Work request -
Pick each line containing the word "control" out of the data below.
Segment Start: Records for this task
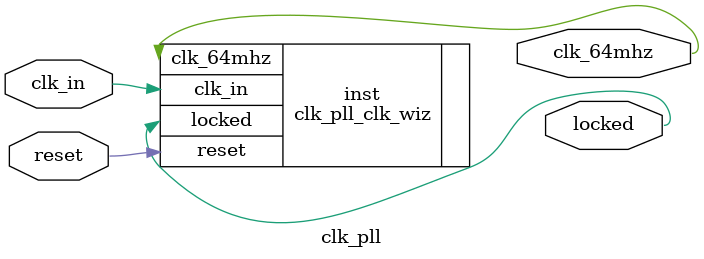
<source format=v>


`timescale 1ps/1ps

(* CORE_GENERATION_INFO = "clk_pll,clk_wiz_v6_0_4_0_0,{component_name=clk_pll,use_phase_alignment=true,use_min_o_jitter=true,use_max_i_jitter=false,use_dyn_phase_shift=false,use_inclk_switchover=false,use_dyn_reconfig=false,enable_axi=0,feedback_source=FDBK_AUTO,PRIMITIVE=PLL,num_out_clk=1,clkin1_period=38.462,clkin2_period=10.0,use_power_down=false,use_reset=true,use_locked=true,use_inclk_stopped=false,feedback_type=SINGLE,CLOCK_MGR_TYPE=NA,manual_override=false}" *)

module clk_pll 
 (
  // Clock out ports
  output        clk_64mhz,
  // Status and control signals
  input         reset,
  output        locked,
 // Clock in ports
  input         clk_in
 );

  clk_pll_clk_wiz inst
  (
  // Clock out ports  
  .clk_64mhz(clk_64mhz),
  // Status and control signals               
  .reset(reset), 
  .locked(locked),
 // Clock in ports
  .clk_in(clk_in)
  );

endmodule

</source>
Segment End: Records for this task
Result of this task -
  // Status and control signals
  // Status and control signals               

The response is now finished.